I think the difficulty is the aspirations that anyone could have placed in front of them can only be based on what you see. When I was sixteen, I was doing O levels … and nobody had really done O-levels in our family. … I decided to go back and do A levels … and it started the sixth form, and seven people out of the two thousand said they would stay on. … I went back for a day … and the school said you can't come in those [jeans] … So I went and I got a job at ICI, the local chemical factory, as a male lad … it looked like that was going to be my future.
Presenter asks
19:19Your material grows with your life – you started by talking about the breakup of your marriage. But now, if your life has become being in a BBC dressing room and wondering why there's fizzy water when you asked for still – does that make generating material more difficult?
There is, I suppose, or there was a fear that that would be the case. The material is still based on the fact that I can still say the stories and say, 'Isn't it mad that I'm at the Albert [Hall]? Isn't it mad that I'm doing this?' … I do spend my whole life walking around hoping something funny happens, 'cause that's really all I've got.
Presenter asks
24:22At the point when you had a good job, a company car, you were travelling to Chicago – it was a very respectable life. When you turned to Melanie and said, 'I want to have a go at comedy,' what was her response?
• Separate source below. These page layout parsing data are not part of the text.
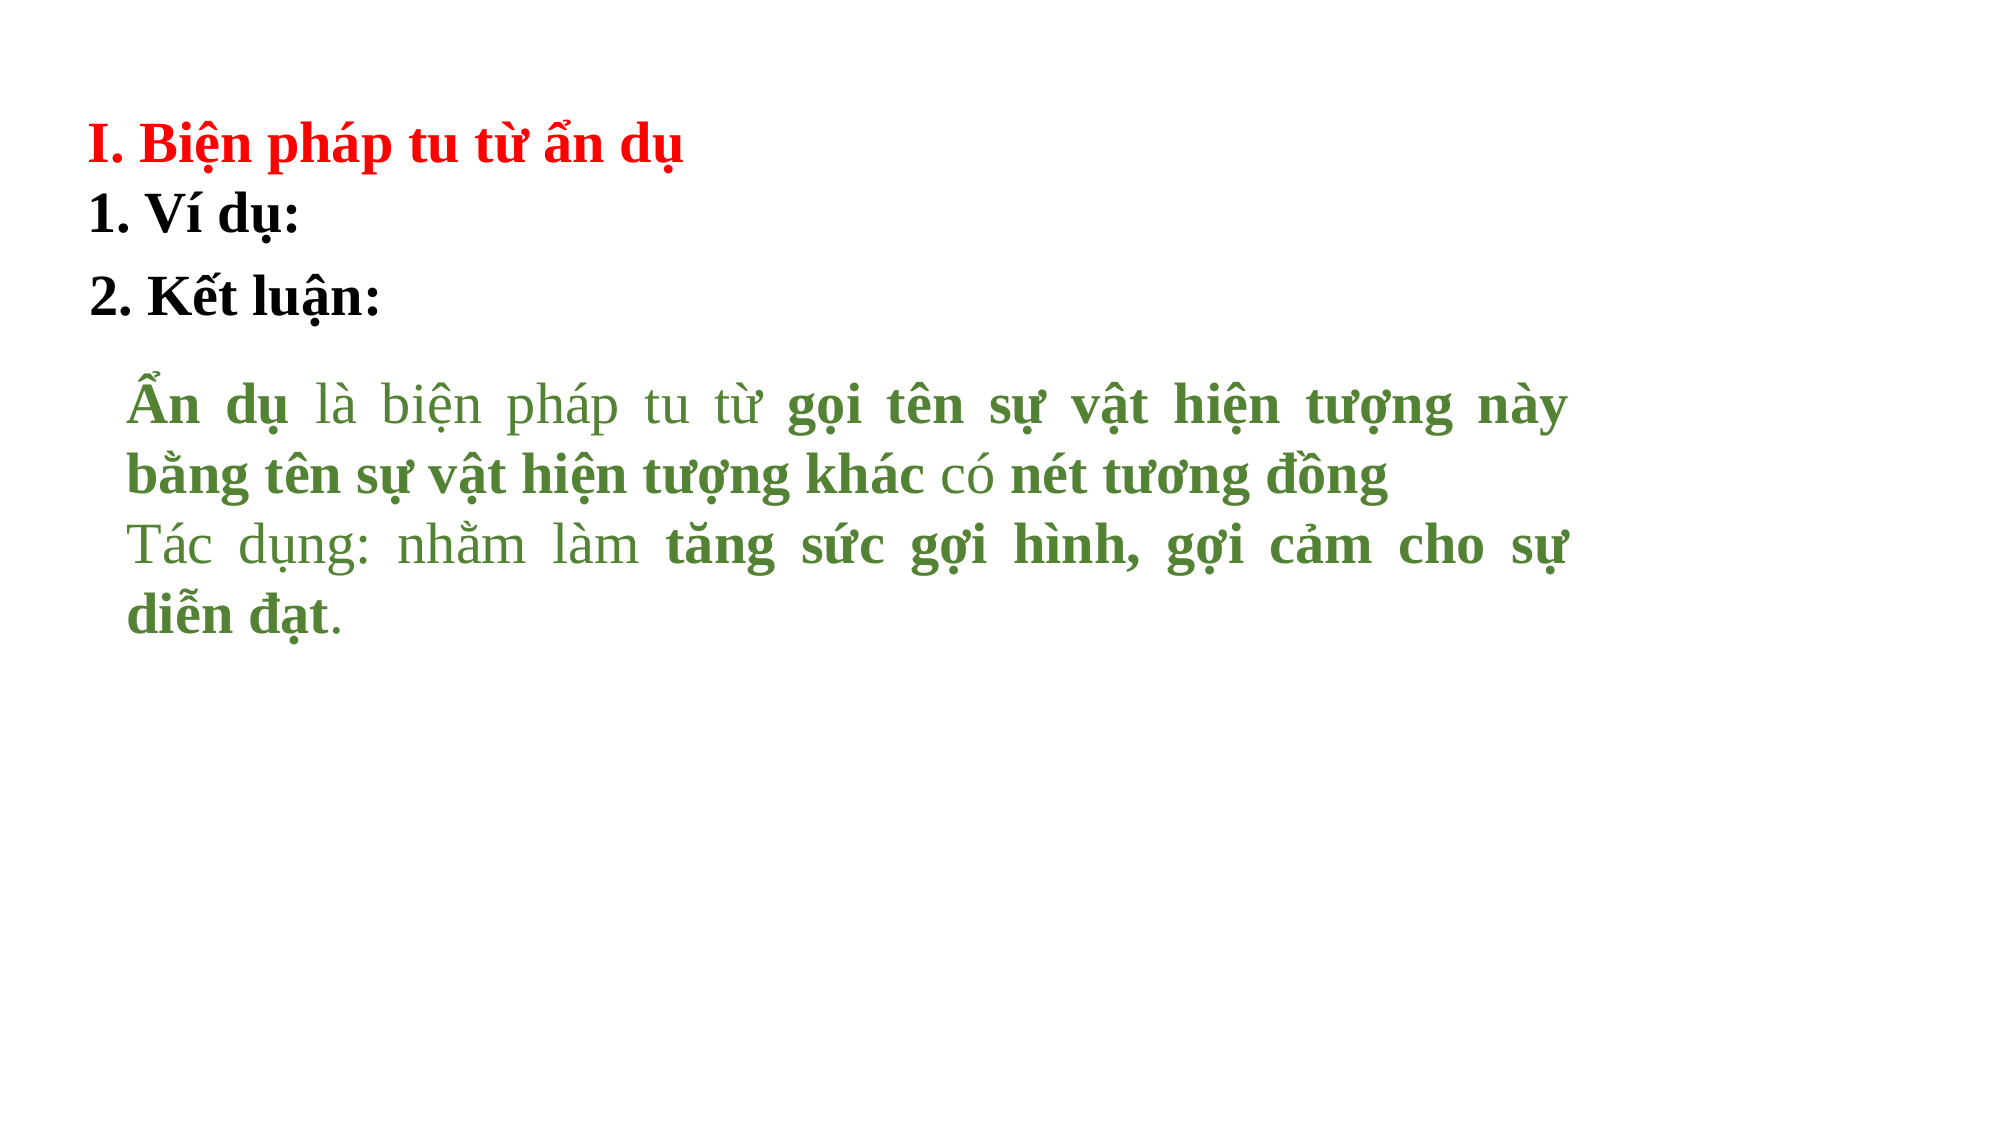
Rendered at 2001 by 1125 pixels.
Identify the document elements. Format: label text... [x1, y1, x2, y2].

text_box I. Biện pháp tu từ ẩn dụ 1. Ví dụ: [72, 97, 870, 252]
text_box Ẩn dụ là biện pháp tu từ gọi tên sự vật hiện tượng này bằng tên sự vật hiện tượng khác có nét tương đồng Tác dụng: nhằm làm tăng sức gợi hình, gợi cảm cho sự diễn đạt. [111, 357, 1585, 653]
text_box 2. Kết luận: [74, 249, 413, 335]
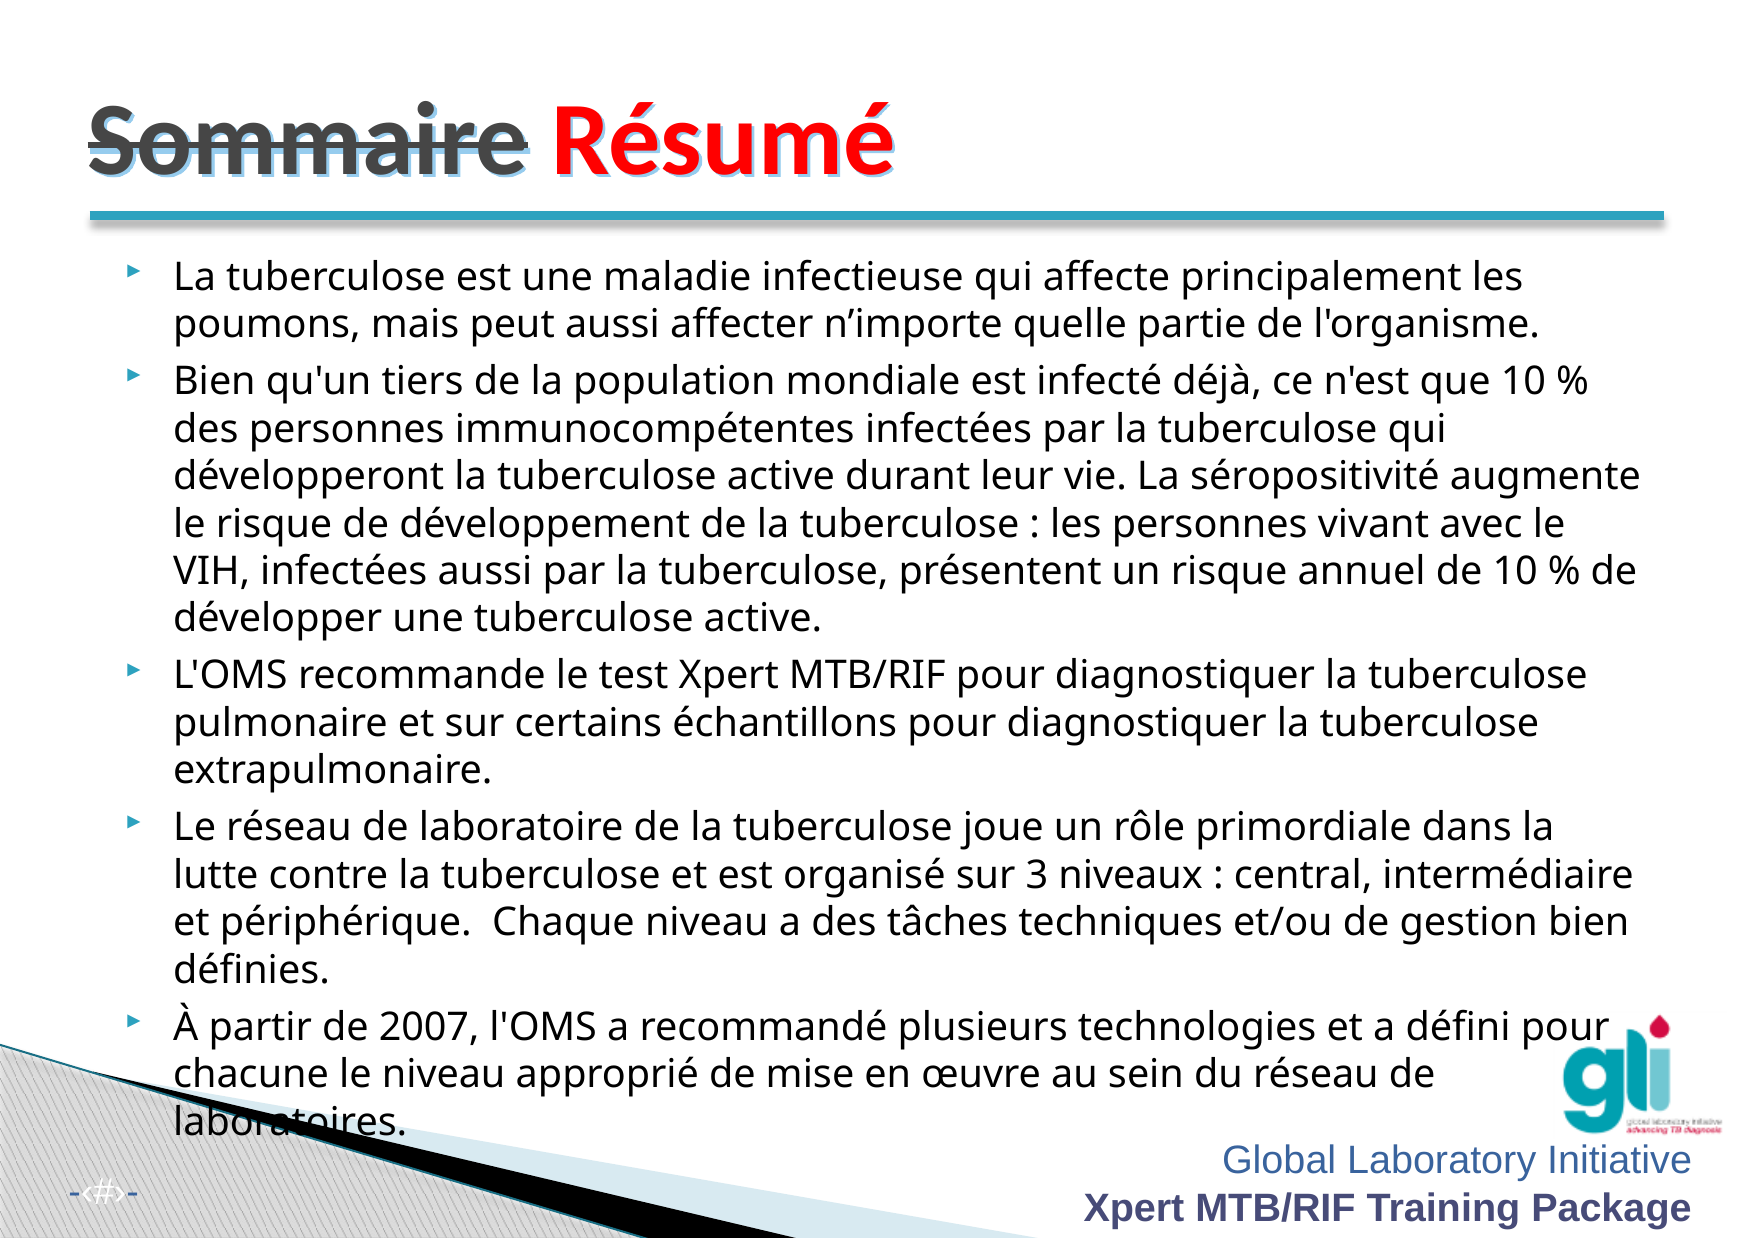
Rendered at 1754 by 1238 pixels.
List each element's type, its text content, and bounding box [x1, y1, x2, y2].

title Sommaire Résumé [87, 49, 1666, 216]
picture [1666, 1011, 1727, 1139]
list La tuberculose est une maladie infectieuse qui affecte principalement les poumons, mais peut aussi affecter n’importe quelle partie de l'organisme. Bien qu'un tiers de la population mondiale est infecté déjà, ce n'est que 10 % des personnes immunocompétentes infectées par la tuberculose qui développeront la tuberculose active durant leur vie. La séropositivité augmente le risque de développement de la tuberculose : les personnes vivant avec le VIH, infectées aussi par la tuberculose, présentent un risque annuel de 10 % de développer une tuberculose active. L'OMS recommande le test Xpert MTB/RIF pour diagnostiquer la tuberculose pulmonaire et sur certains échantillons pour diagnostiquer la tuberculose extrapulmonaire. Le réseau de laboratoire de la tuberculose joue un rôle primordiale dans la lutte contre la tuberculose et est organisé sur 3 niveaux : central, intermédiaire et périphérique. Chaque niveau a des tâches techniques et/ou de gestion bien définies. À partir de 2007, l'OMS a recommandé plusieurs technologies et a défini pour chacune le niveau approprié de mise en œuvre au sein du réseau de laboratoires. [87, 241, 1666, 1139]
Supportive. I mean, she just said, 'Look, you know, there's something you gotta do.' … after I'd left school I'd gone to ICI to work. I bumped into an English teacher who said I could come back and do my A levels … I remember [my dad] sitting down with me after tea … trying to persuade me not to do it. … And I just kept on saying, 'I don't know why, but I think there's something more.' And my dad just concluded by saying, 'Right, well, you gotta do it … 'Cause if you don't do it, you'll never know.' And it was the same with Melly when I said I want to give up the job and have a go at comedy. She went, 'Well, if you don't do it, you won't know. But … we've got bills to cover, so make sure you're funny.'
“I feel like I've nicked someone else's life. Somewhere there's a sales rep going, 'Haven't I got a gig tonight?'”
“One thing that I know is I've already won, 'cause I'll never ever fall back to where I started from.”
“I just couldn't believe that I was there and I couldn't believe I was getting a standing ovation just for saying words to a room full of strangers. It was amazing.”
“I know that I'm … talking in the house and they're texting me back. 'Why do I have to come downstairs?' 'Cause I've told you to.' 'Cause it just avoids shouting.”
“I don't want to be fifty and saying, 'You know what I could have been.' I thought I'd rather have a go and fail than be a successful man.”